* What you should do *
Would you write out each line of the material below exactly, skipping every picture?

* The data *
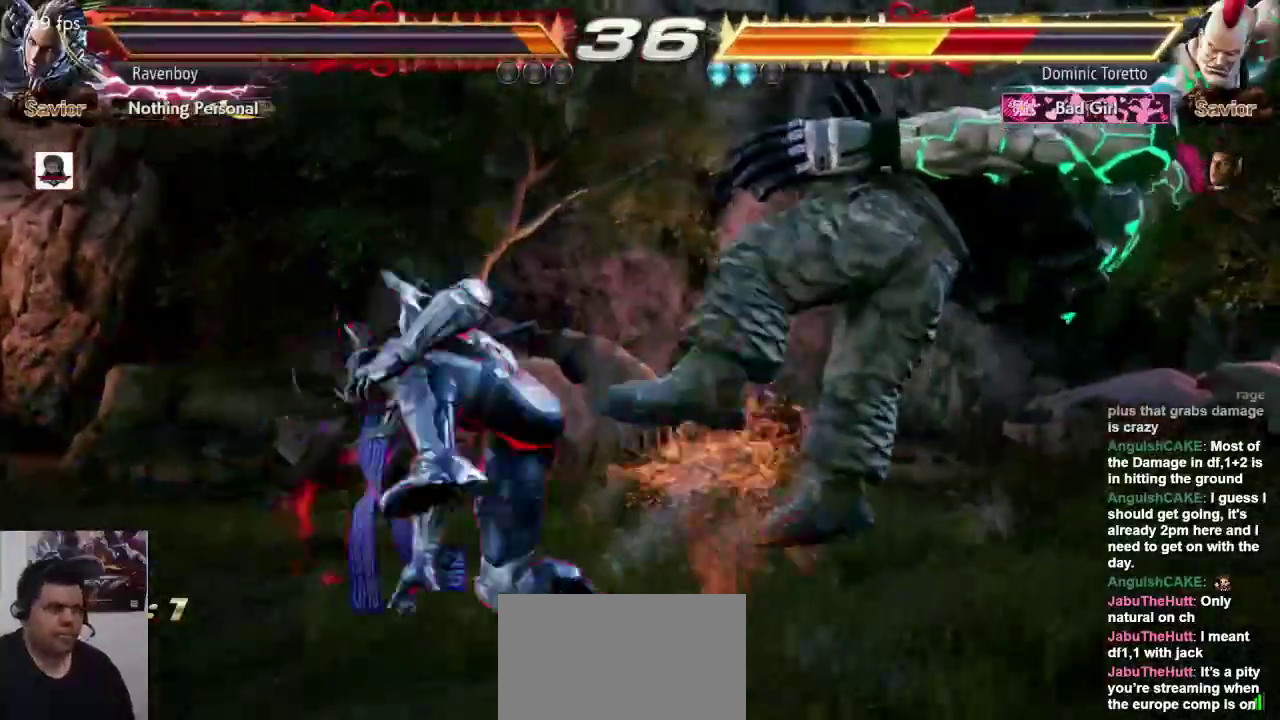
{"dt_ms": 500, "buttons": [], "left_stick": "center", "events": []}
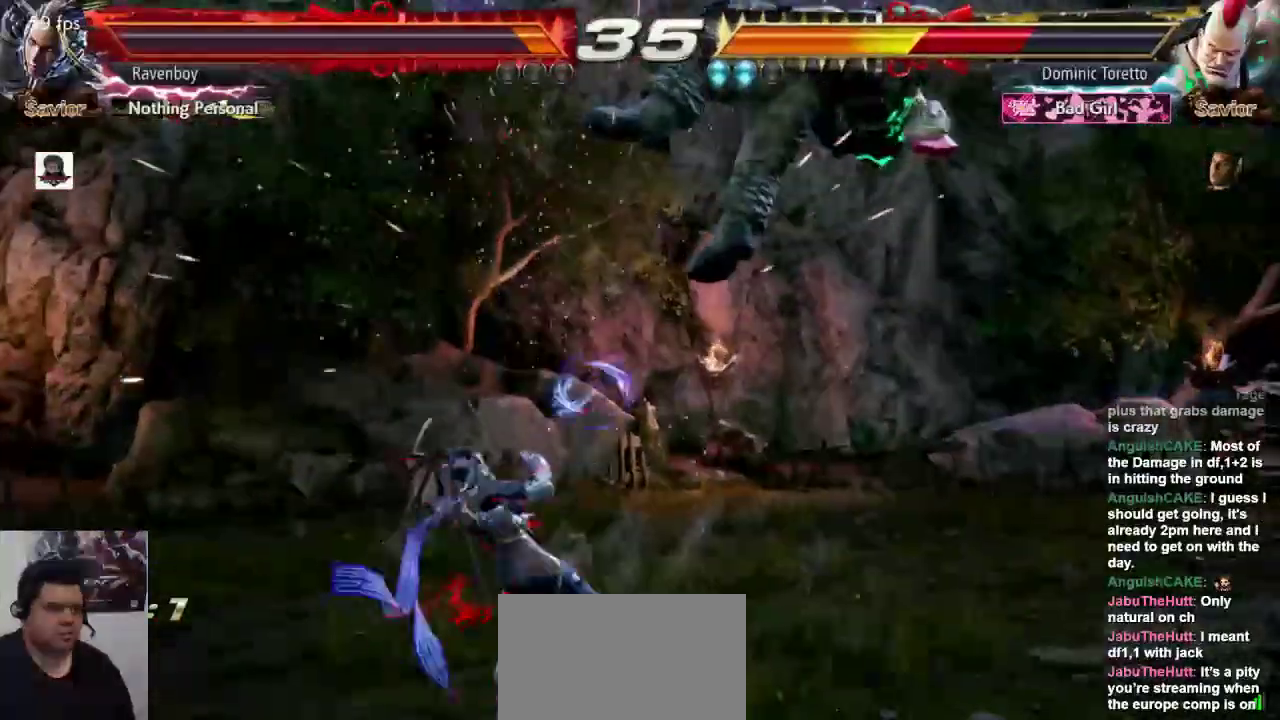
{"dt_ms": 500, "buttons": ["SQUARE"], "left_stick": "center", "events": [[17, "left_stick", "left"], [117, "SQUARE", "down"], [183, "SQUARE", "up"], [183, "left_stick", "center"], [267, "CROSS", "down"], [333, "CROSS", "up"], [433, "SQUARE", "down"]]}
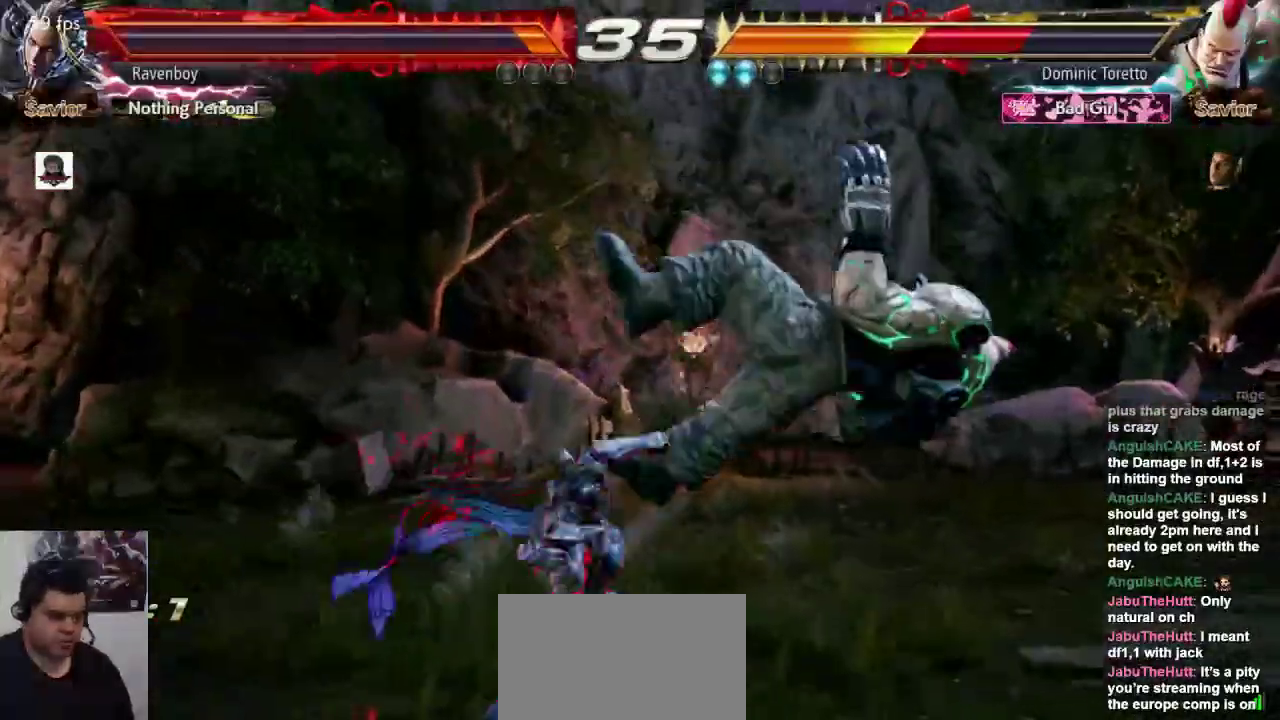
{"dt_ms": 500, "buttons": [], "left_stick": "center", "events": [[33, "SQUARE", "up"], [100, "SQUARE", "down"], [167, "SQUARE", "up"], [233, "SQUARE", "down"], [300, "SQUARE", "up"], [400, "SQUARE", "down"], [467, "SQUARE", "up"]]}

* Output for this task *
{"dt_ms": 500, "buttons": [], "left_stick": "center", "events": []}
{"dt_ms": 500, "buttons": ["SQUARE"], "left_stick": "center", "events": [[17, "left_stick", "left"], [117, "SQUARE", "down"], [183, "SQUARE", "up"], [183, "left_stick", "center"], [267, "CROSS", "down"], [333, "CROSS", "up"], [433, "SQUARE", "down"]]}
{"dt_ms": 500, "buttons": [], "left_stick": "center", "events": [[33, "SQUARE", "up"], [100, "SQUARE", "down"], [167, "SQUARE", "up"], [233, "SQUARE", "down"], [300, "SQUARE", "up"], [400, "SQUARE", "down"], [467, "SQUARE", "up"]]}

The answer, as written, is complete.